I was on the Madrid Passenger's end of this kind of situation a couple years back.
I flew BA into LHR and by time I processed through immigration and got to the baggage carousel, the bags from our flight were circling. Mine was not there; but there was one almost identical to mine traveling round and round.
I waited until all bags seemed to have been claimed and that one similar to mine was still there. So I took it to the baggage office and explained to the agent that I thought there was a good chance that the owner of that bag mistakenly picked up mine.
The agent confirmed that mine should have been there, looked into the reservation of the straggling bag's owner and called her mobile number.
The perpetrator was in a cab well on her way home somewhere in Central London. She realized her mistake, apologized profusely, and offered to have the cabbie take it directly to me at my hotel at her expense as soon as he dropped her off.
She did that. My bag was waiting for me at the hotel when I arrived.
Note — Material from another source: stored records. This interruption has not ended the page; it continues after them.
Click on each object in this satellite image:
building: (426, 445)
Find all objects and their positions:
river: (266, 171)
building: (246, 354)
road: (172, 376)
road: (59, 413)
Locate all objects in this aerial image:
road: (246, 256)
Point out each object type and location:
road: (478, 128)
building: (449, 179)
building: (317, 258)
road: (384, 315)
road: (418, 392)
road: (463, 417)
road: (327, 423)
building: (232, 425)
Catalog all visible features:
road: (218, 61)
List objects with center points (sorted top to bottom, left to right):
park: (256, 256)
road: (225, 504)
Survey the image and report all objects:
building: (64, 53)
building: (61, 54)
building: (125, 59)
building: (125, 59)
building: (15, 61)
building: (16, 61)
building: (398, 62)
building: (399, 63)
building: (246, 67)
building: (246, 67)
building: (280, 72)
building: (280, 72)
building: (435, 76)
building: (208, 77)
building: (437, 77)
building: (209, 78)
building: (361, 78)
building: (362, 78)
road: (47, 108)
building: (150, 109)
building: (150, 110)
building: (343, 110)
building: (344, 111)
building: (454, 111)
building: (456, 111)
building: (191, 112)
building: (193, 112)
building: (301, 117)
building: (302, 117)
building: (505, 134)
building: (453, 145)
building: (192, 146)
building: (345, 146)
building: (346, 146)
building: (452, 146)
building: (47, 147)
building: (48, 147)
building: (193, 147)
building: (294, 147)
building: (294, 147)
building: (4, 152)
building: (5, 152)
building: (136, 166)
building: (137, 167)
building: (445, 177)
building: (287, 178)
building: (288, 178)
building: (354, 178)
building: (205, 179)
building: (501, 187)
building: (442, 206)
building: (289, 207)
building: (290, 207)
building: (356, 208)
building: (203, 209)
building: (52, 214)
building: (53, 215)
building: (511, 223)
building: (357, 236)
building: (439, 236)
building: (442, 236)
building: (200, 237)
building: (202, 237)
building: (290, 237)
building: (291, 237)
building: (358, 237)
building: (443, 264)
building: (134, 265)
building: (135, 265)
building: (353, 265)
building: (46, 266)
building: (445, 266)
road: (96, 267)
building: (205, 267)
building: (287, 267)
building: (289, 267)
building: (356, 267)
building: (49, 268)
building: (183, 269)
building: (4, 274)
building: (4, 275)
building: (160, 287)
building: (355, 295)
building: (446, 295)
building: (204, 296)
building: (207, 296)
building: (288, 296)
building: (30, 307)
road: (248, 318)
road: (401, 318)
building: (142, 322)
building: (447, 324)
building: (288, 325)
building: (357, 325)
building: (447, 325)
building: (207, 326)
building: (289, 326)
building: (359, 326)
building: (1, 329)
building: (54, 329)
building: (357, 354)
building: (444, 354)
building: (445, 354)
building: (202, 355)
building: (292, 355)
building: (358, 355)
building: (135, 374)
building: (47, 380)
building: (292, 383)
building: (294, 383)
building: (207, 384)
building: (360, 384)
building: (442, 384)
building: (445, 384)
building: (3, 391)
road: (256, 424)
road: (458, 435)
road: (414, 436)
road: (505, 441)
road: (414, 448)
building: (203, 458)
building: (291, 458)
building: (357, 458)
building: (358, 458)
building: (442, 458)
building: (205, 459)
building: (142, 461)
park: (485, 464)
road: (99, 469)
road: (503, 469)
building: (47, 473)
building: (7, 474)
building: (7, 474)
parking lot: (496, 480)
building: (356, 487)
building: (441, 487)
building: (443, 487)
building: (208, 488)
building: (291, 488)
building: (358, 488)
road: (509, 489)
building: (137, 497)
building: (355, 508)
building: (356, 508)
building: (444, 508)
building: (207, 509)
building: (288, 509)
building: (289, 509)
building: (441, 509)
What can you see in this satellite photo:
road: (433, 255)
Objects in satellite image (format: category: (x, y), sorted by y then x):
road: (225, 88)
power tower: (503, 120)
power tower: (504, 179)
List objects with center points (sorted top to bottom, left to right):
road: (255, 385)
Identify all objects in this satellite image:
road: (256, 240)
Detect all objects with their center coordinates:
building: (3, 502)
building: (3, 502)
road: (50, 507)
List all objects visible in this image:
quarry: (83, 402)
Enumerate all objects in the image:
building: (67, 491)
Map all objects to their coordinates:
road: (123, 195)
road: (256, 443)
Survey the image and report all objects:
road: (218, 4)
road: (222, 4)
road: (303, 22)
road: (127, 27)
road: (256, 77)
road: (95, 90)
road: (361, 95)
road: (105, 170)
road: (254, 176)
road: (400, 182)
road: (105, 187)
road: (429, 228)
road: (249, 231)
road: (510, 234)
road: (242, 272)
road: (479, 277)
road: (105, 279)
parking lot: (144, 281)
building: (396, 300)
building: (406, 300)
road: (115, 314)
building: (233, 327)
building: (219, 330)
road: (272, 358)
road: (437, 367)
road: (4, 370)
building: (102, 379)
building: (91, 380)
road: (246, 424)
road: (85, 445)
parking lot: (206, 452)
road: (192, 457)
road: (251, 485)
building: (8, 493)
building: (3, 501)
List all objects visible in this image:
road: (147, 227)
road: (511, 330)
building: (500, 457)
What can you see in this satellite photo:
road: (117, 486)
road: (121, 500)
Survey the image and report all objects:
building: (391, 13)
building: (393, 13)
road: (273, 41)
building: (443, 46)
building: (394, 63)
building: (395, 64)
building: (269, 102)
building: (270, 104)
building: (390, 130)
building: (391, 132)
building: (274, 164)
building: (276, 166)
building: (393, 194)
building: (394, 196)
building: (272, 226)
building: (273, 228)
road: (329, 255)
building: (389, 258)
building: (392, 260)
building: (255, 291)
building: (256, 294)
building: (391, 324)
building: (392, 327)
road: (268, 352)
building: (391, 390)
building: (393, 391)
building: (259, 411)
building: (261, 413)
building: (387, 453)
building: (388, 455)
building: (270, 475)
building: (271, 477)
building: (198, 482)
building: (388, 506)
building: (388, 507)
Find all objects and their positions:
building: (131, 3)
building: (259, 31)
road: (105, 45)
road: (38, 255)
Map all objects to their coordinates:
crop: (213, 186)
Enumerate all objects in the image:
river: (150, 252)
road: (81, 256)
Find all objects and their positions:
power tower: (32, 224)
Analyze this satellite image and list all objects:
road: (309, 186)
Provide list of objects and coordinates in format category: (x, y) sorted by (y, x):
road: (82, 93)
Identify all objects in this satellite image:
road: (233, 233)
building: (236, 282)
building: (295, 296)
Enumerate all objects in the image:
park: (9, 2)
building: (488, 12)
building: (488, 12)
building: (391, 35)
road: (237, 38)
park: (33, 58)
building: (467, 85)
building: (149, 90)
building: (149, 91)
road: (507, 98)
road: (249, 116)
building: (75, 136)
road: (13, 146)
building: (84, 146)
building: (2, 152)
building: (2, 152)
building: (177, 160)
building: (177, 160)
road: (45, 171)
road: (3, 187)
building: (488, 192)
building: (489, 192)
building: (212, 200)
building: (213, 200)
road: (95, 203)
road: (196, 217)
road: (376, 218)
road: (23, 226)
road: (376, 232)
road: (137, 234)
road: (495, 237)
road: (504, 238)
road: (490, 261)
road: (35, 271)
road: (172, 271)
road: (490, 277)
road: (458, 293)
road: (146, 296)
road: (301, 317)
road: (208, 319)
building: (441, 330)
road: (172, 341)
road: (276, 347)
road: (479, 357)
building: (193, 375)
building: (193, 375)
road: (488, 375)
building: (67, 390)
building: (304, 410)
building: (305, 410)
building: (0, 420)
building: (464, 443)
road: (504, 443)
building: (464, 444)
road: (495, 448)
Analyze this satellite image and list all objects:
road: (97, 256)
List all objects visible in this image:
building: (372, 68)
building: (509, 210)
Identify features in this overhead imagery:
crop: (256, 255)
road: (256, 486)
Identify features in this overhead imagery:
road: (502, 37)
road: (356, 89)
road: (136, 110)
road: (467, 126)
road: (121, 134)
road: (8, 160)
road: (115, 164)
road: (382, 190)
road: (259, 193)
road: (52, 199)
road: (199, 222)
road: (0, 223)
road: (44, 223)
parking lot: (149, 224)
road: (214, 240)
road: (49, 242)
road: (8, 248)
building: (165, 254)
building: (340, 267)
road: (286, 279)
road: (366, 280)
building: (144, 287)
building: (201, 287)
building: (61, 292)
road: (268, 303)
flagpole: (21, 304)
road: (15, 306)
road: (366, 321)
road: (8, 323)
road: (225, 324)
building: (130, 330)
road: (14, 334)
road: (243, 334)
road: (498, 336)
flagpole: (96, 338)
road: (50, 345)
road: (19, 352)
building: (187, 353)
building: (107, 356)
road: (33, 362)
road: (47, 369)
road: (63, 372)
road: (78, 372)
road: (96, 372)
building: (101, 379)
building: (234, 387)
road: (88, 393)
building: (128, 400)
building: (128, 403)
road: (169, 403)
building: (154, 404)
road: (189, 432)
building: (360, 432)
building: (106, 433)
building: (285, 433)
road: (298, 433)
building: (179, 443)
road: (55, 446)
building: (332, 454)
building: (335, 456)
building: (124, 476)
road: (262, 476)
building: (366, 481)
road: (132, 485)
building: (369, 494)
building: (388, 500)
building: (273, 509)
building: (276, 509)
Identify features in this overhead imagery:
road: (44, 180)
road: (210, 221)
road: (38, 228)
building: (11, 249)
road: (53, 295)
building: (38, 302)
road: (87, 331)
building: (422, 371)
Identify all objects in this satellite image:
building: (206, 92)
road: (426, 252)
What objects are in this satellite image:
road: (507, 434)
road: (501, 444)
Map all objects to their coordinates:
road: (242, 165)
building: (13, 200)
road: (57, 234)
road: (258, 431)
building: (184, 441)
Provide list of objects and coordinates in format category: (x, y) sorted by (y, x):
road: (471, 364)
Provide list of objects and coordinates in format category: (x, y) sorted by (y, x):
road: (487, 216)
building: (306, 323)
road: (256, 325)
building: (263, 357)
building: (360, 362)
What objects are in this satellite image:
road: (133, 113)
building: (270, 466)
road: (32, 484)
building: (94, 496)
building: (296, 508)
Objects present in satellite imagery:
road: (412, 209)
I recognized that we all make mistakes and this lady owned hers and did the best she could to make it right. I was fine with it. (Of course, it didn't hurt that all this meant that I didn't have to schlep my large bag onto the Heathrow Express and then into a cab to my hotel.

)
That experience seems to me a model for how to someone making a mistake like this might handle it. If I were in the OP's situation, and I couldn't deduce the owner's phone number from a luggage tag, I'd ask BA to call the owner and explain that I would be happy to courier their bag to them immediately if they would be so kind as to call me with their delivery details. I'd send it out straight-away with a little something in the side pocket as a token of my apology.